**What you will do**
Retype, word for word, every line from the one holding "M892,1923l14,24 5,-3 15,27" through the one holding "M820,1668l177,-225 127,-140 164,-160" in the entries below, both included, and only those lines.

**Stored items**
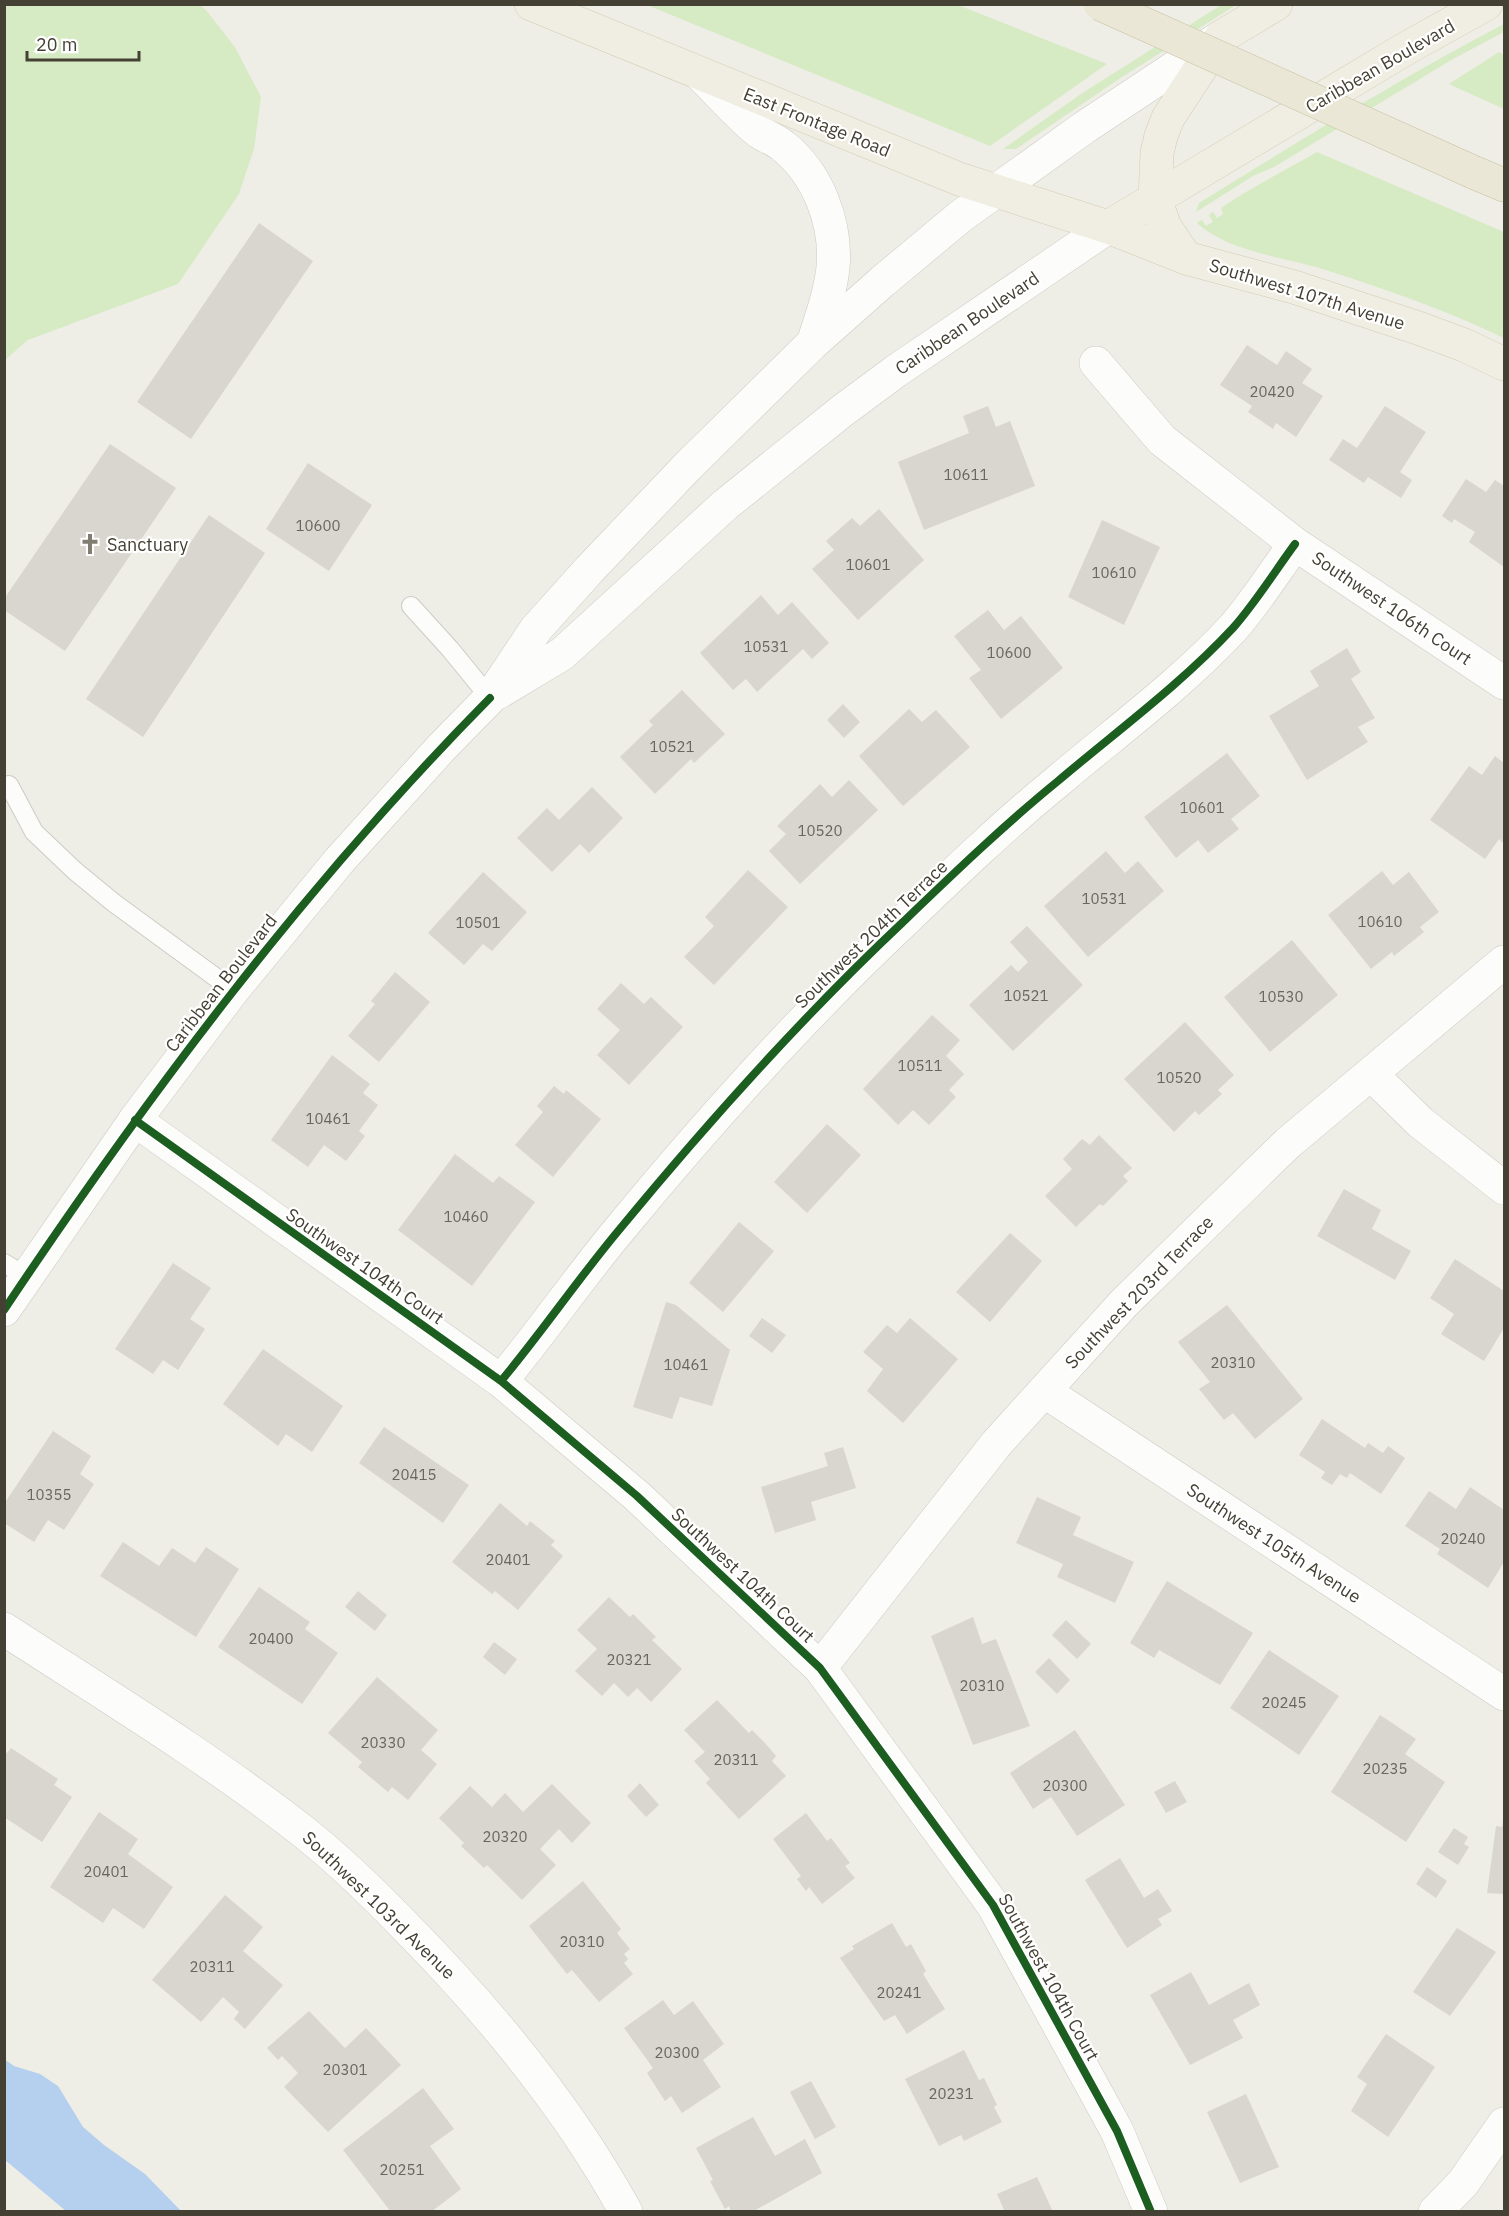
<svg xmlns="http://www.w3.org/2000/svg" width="1509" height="2216" viewBox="0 0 1509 2216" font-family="'IBM Plex Sans',sans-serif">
	<rect width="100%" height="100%" fill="#eeede6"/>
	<path fill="#d6ebc4" d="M5,4l194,1 7,5 29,37 26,50 -7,52 -15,45 -61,90 -150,56 -23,20z
		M647,5h311l149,59 -117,82z
		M1221,5h15l-114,72 -106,72h-13l78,-55z
		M1504,24v8l-51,27 -179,108 -21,9 -57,36 3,-9c101,-62 201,-125 305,-179z
		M1499,52l5,3v54l-55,-25z
		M1317,152l187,80v106c-56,-27 -116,-48 -175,-67 -43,-14 -99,-18 -132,-48l5,-3 4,6 7,-4 -4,-7 4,-3 4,6 6,-4 -2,-6c31,-21 63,-37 96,-56z"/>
	<path fill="#b5d0ee" d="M4,2059l10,7 26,8 18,12 25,41 21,18 41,29 36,37h-115l-61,-51z"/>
	<path fill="#d8d6cf" d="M259,223l54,38 -122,178 -54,-37z
		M1247,345l30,20 9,-14 26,18 -10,14 21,13 -27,41 -20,-14 -3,6 -25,-17 4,-6 -32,-21z
		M988,406l8,21 14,-6 25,65 -111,44 -26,-68 71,-29 -6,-17z
		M1385,406l41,26 -26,40 12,8 -11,18 -33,-21 -4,6 -35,-23 14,-21 14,9z
		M110,444l66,44 -111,163 -61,-41v-11z
		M308,463l64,42 -43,66 -63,-42z
		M1466,479l20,13 9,-12 9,6v81l-35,-25 6,-10 -21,-13 -2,4 -10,-7z
		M879,509l45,51 -66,60 -46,-51 22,-19 -8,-9 26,-23 8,8z
		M209,515l56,38 -122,184 -57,-38z
		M1102,520l58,27 -36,78 -56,-28z
		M761,595l17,20 14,-13 37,41 -17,16 -9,-10 -46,43 -11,-13 -13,11 -33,-37z
		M988,610l16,20 17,-14 42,52 -62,51 -32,-41 12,-8 -27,-34z
		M1347,648l14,24 -10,7 24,39 -17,9 10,15 -61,38 -38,-64 50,-30 -9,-15z
		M682,690l43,44 -31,29 -3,-4 -36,35 -35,-37 33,-32 -4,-4z
		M843,704l17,18 -16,16 -17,-18z
		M909,709l13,13 14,-12 34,37 -67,59 -44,-50z
		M1227,753l33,43 -29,23 8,10 -31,24 -10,-13 -22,18 -32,-41z
		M1495,756l9,7v78l-1,2 -4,-4 -14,20 -55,-39 39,-54 13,9z
		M849,780l29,30 -78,74 -31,-33 17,-17 -9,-8 43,-42 12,13z
		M592,787l31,31 -34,35 -9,-9 -28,28 -35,-34 30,-30 12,12z
		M1106,851l19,22 13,-12 26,30 -76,66 -44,-51z
		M748,870l40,37 -74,78 -30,-28 30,-31 -9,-9z
		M1382,871l11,14 16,-13 30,40 -19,15 4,5 -30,24 -2,-4 -21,17 -43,-54z
		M483,872l44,40 -35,39 -9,-7 -19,21 -36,-32z
		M1027,926l56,59 -70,66 -44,-46 42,-40 7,7 10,-10 -18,-20z
		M1292,940l46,55 -68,57 -46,-55z
		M395,972l35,30 -51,60 -31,-26 27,-32 -4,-3z
		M621,983l23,21 7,-7 32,30 -54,58 -32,-30 23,-25 -23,-21z
		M932,1015l28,25 -14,16 18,18 -15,16 7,7 -27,28 -16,-15 -15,15 -35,-36z
		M1185,1022l49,53 -16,15 4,4 -23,21 -4,-4 -21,21 -50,-53z
		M332,1055l38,29 -7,9 15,12 -19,26 6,5 -19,25 -22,-16 -16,22 -37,-27z
		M554,1086l10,8 2,-4 35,29 -48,58 -38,-32 28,-33 -6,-6z
		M827,1124l34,31 -54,58 -33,-31z
		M1099,1135l33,33 -9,8 5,5 -25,25 -3,-2 -24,23 -31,-31 27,-27 -9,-10 19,-20 8,6z
		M455,1154l38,29 6,-7 36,26 -63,84 -74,-56z
		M1344,1189l37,21 -9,19 39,22 -16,29 -78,-44z
		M739,1222l35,29 -51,61 -34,-29z
		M1010,1233l32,28 -52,61 -34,-30z
		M1455,1259l49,32v37l-20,33 -43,-27 13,-20 -24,-16z
		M173,1263l38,25 -21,31 15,10 -27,41 -15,-10 -10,14 -38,-25z
		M666,1302l10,3 54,45 -18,56 -32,-9 -8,22 -39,-12z
		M1227,1305l76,94 -48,40 -22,-26 -9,7 -25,-31 11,-7 -32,-40z
		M762,1318l24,17 -14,18 -23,-17z
		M910,1318l48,41 -55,64 -36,-32 16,-22 -20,-17 24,-27 10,8z
		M263,1349l80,57 -31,46 -26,-18 -8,12 -55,-42z
		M1322,1419l43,29 3,-5 15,10 5,-7 17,12 -24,36 -31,-21 -3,5 -7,-4 -8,11 -11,-7 4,-6 -26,-17z
		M384,1427l85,58 -26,38 -84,-60z
		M53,1431l38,25 -11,18 14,10 -30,46 -16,-10 -14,22 -30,-19v-19z
		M843,1447l13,41 -45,14 5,18 -41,13 -14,-46 67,-21 -4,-13z
		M1470,1487l34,23v52l-16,26 -51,-34 3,-5 -35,-23 24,-35 27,18z
		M1037,1497l44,20 -8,18 61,27 -19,41 -58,-26 6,-13 -47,-21z
		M500,1503l27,23 3,-5 25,20 -4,4 12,11 -45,54 -23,-19 -3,3 -40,-32z
		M123,1542l36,24 13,-18 23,15 11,-16 33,22 -43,68 -96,-61z
		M1167,1581l86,52 -33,52 -61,-35 -5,8 -24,-15z
		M259,1587l51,35 -5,7 33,24 -36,51 -84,-57z
		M358,1591l29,24 -12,16 -30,-24z
		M609,1597l21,20 3,-3 23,23 -4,3 30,29 -31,33 -14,-14 -9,9 -14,-14 -12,13 -27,-25 22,-22 -20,-19z
		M973,1617l9,27 14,-5 34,87 -57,19 -42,-109z
		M1066,1620l25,24 -14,15 -25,-24z
		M494,1642l23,17 -12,16 -22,-18z
		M1269,1650l70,46 -40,59 -69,-47z
		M1049,1658l21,22 -13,14 -22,-22z
		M377,1677l61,53 -17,20 16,14 -29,36 -16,-13 -4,5 -30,-25 4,-5 -34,-29z
		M717,1700l32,33 3,-3 13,13 11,13 -4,5 14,15 -47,43 -33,-36 4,-4 -16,-18 11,-9 -21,-22z
		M1380,1715l36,24 -11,15 40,28 -39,60 -75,-50z
		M1075,1730l50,75 -48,31 -26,-39 -18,12 -23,-36z
		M11,1748l47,31 -4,6 18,12 -30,45 -38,-25v-66l3,2z
		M1175,1781l12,21 -21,11 -12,-21z
		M640,1783l19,22 -13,12 -19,-21z
		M552,1784l39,39 -19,20 -13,-14 -19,20 16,16 -34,35 -35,-35 -3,3 -23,-22 3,-3 -25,-25 31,-32 22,21 13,-14 18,19z
		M99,1812l39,27 -10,15 45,33 -29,42 -31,-21 -10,15 -53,-36z
		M806,1813l21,28 4,-3 19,25 -5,3 10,12 -33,26 -13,-17 -3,4 -9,-12 4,-3 -28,-37z
		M1503,1821l1,73 -17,-1 9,-67 6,1z
		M1454,1828l14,9 -4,7 5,3 -11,18 -20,-13z
		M1120,1858l24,40 14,-9 14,22 -14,8 4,6 -35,23 -42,-68z
		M1427,1867l20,14 -11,17 -20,-14z
		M583,1881l38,48 -4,4 13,16 -6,5 4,5 -4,4 9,11 -34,28 -27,-32 -5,4 -38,-48z
		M225,1895l38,32 -20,24 40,34 -38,44 -11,-10 5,-7 -16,-15 -22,25 -49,-42z
		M892,1923l14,24 5,-3 15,27 -3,3 22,35 -38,25 -12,-19 -11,6 -44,-63 14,-9 -2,-3z
		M1457,1928l39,24 -46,64 -37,-24z
		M1191,1972l18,33 40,-22 11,22 -27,15 10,18 -53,27 -40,-70z
		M663,2000l11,15 19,-14 31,43 -21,16 18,27 -39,26 -11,-17 -6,5 -18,-28 6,-5 -29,-40z
		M309,2011l36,37 21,-20 35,37 -73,67 -44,-45 14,-14 -16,-17 -4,4 -11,-12z
		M1386,2034l49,33 -47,70 -37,-26 16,-27 -10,-7z
		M964,2050l15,30 5,-2 13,27 -3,2 8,15 -38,19 -3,-6 -22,11 -34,-67z
		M811,2081l25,46 -21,12 -25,-47z
		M423,2088l31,41 -24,17 31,43 -30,23h-40l-48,-62z
		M1246,2094l33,73 -39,16 -33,-71z
		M753,2117l22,39 30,-17 17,34 -70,39h-21l-2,-6 -4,3 -15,-28 3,-1 -17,-32z
		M1037,2177l16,35h-48l-8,-18z"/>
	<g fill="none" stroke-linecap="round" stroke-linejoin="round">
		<defs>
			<path id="service" d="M411,606l39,43 40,49
				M9,785l25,47 41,39 39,32 119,87
				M4,1263l23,14"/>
			<path id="minor" d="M1096,363l66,77 133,104 209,139
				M1371,1074l49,48 84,66
				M135,1120l366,261 136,115 183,172 173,237 124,226 34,81
				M501,1381c41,-49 77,-102 118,-151 89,-108 182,-212 284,-308 50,-48 101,-97 155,-141 59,-50 122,-96 175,-153 23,-26 42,-57 62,-84
				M1044,1391l460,303
				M4,1629c100,65 207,130 301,204 35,28 68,60 99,92 85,86 164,181 222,287
				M820,1668l177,-225 127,-140 164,-160 216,-181
				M1435,2212l28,-29 41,-59"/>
			<path id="tertiary" d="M700,74c18,18 40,43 59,58 8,5 17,8 24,14 35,28 54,77 50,122 -3,26 -12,51 -20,75
				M499,692l63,-38 163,-149 117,-94 54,-40 212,-144
				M4,1310l131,-190 98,-130 106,-129 102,-113 49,-50 46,-69 53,-59 98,-103 126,-124 70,-62 78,-65 124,-89 136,-90"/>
			<path id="primary" d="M531,4l428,175 149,48 78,31 108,29 124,41 46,17 40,19
				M1108,227l297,-178 81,-45
				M1186,258l-21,-31 -10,-28 2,-46 4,-17 7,-18 53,-81 55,-33"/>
			<path id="motorway" d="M1473,172l31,13"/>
		</defs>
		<use href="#service" stroke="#cccbc4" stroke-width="20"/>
		<use href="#minor" stroke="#cccbc4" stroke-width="34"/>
		<use href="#tertiary" stroke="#cccbc4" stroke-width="34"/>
		<use href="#primary" stroke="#d1cdb3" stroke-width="34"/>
		<use href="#motorway" stroke="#c7bfa1" stroke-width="34"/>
		<use href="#service" stroke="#fcfcfb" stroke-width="18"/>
		<use href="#minor" stroke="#fcfcfb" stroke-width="33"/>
		<use href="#tertiary" stroke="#fcfcfb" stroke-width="33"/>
		<use href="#primary" stroke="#f0eee2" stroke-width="33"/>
		<use href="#motorway" stroke="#ebe7d7" stroke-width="33"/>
		<defs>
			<path id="motorway-bridge" d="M1100,4l373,168"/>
		</defs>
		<use href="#motorway-bridge" stroke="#c7bfa1" stroke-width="34" stroke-linecap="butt"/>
		<use href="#motorway-bridge" stroke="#ebe7d7" stroke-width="33"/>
		<defs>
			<path id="cycleway" d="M135,1120l366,261 136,115 183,172 173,237 124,226 34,81
				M4,1310c145,-217 302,-426 486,-612
				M501,1381c41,-49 77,-102 118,-151 89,-108 182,-212 284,-308 50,-48 101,-97 155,-141 59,-50 122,-96 175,-153 23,-26 42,-57 62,-84"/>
		</defs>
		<use href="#cycleway" stroke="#fff" stroke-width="11"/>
		<use href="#cycleway" stroke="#1b5e20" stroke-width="8"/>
	</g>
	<defs>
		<symbol id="church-bare" viewBox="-9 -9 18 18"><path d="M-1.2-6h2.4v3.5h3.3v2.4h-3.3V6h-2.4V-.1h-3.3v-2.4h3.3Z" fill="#807d72" stroke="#fff" stroke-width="2.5" paint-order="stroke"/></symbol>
	</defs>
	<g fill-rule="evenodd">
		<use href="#church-bare" x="75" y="529" width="30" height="30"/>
	</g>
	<g text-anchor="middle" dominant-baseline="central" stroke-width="4.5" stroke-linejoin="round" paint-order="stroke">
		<g font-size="15" fill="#6a665b">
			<text x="1272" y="391">20420</text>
			<text x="966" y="474">10611</text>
			<text x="318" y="525">10600</text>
			<text x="868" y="564">10601</text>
			<text x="1114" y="572">10610</text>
			<text x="766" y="646">10531</text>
			<text x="1009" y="652">10600</text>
			<text x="672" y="746">10521</text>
			<text x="1202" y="807">10601</text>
			<text x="820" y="830">10520</text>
			<text x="1104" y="898">10531</text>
			<text x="1380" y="921">10610</text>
			<text x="478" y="922">10501</text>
			<text x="1026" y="995">10521</text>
			<text x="1281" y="996">10530</text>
			<text x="920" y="1065">10511</text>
			<text x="1179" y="1077">10520</text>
			<text x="328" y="1118">10461</text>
			<text x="466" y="1216">10460</text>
			<text x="1233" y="1362">20310</text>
			<text x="686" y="1364">10461</text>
			<text x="414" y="1474">20415</text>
			<text x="49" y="1494">10355</text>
			<text x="1463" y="1538">20240</text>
			<text x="508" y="1559">20401</text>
			<text x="271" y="1638">20400</text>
			<text x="629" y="1659">20321</text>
			<text x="982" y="1685">20310</text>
			<text x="1284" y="1702">20245</text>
			<text x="383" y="1742">20330</text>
			<text x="736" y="1759">20311</text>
			<text x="1385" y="1768">20235</text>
			<text x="1065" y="1785">20300</text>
			<text x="505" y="1836">20320</text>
			<text x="106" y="1871">20401</text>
			<text x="582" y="1941">20310</text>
			<text x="212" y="1966">20311</text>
			<text x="899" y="1992">20241</text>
			<text x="677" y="2052">20300</text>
			<text x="345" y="2069">20301</text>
			<text x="951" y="2093">20231</text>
			<text x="402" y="2169">20251</text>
		</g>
		<g font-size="18" fill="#444033" stroke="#fff">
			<text transform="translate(1380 66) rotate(-30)">Caribbean Boulevard</text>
			<text transform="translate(817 122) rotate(22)">East Frontage Road</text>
			<text transform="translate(1307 294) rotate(17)">Southwest 107th Avenue</text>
			<text transform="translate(967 323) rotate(-34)">Caribbean Boulevard</text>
			<text transform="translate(1392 608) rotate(34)">Southwest 106th Court</text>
			<text transform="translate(871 934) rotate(-44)">Southwest 204th Terrace</text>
			<text transform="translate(221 983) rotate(-52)">Caribbean Boulevard</text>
			<text transform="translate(365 1266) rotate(35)">Southwest 104th Court</text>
			<text transform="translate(1139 1292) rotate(-46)">Southwest 203rd Terrace</text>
			<text transform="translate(1274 1543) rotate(33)">Southwest 105th Avenue</text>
			<text transform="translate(743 1575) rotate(43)">Southwest 104th Court</text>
			<text transform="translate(379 1905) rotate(44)">Southwest 103rd Avenue</text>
			<text transform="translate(1049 1977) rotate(61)">Southwest 104th Court</text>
		</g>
		<g font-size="18" fill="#444033" stroke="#fff" text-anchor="start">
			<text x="107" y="544">Sanctuary</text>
		</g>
	</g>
	<rect width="1509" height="2216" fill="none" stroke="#444033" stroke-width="12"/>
	<path d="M27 51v9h112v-9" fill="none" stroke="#444033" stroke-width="3"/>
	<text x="36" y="51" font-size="18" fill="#444033" stroke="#ffffff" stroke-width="4.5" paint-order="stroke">20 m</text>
</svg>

**Solution for this task**
		M892,1923l14,24 5,-3 15,27 -3,3 22,35 -38,25 -12,-19 -11,6 -44,-63 14,-9 -2,-3z
		M1457,1928l39,24 -46,64 -37,-24z
		M1191,1972l18,33 40,-22 11,22 -27,15 10,18 -53,27 -40,-70z
		M663,2000l11,15 19,-14 31,43 -21,16 18,27 -39,26 -11,-17 -6,5 -18,-28 6,-5 -29,-40z
		M309,2011l36,37 21,-20 35,37 -73,67 -44,-45 14,-14 -16,-17 -4,4 -11,-12z
		M1386,2034l49,33 -47,70 -37,-26 16,-27 -10,-7z
		M964,2050l15,30 5,-2 13,27 -3,2 8,15 -38,19 -3,-6 -22,11 -34,-67z
		M811,2081l25,46 -21,12 -25,-47z
		M423,2088l31,41 -24,17 31,43 -30,23h-40l-48,-62z
		M1246,2094l33,73 -39,16 -33,-71z
		M753,2117l22,39 30,-17 17,34 -70,39h-21l-2,-6 -4,3 -15,-28 3,-1 -17,-32z
		M1037,2177l16,35h-48l-8,-18z"/>
	<g fill="none" stroke-linecap="round" stroke-linejoin="round">
		<defs>
			<path id="service" d="M411,606l39,43 40,49
				M9,785l25,47 41,39 39,32 119,87
				M4,1263l23,14"/>
			<path id="minor" d="M1096,363l66,77 133,104 209,139
				M1371,1074l49,48 84,66
				M135,1120l366,261 136,115 183,172 173,237 124,226 34,81
				M501,1381c41,-49 77,-102 118,-151 89,-108 182,-212 284,-308 50,-48 101,-97 155,-141 59,-50 122,-96 175,-153 23,-26 42,-57 62,-84
				M1044,1391l460,303
				M4,1629c100,65 207,130 301,204 35,28 68,60 99,92 85,86 164,181 222,287
				M820,1668l177,-225 127,-140 164,-160 216,-181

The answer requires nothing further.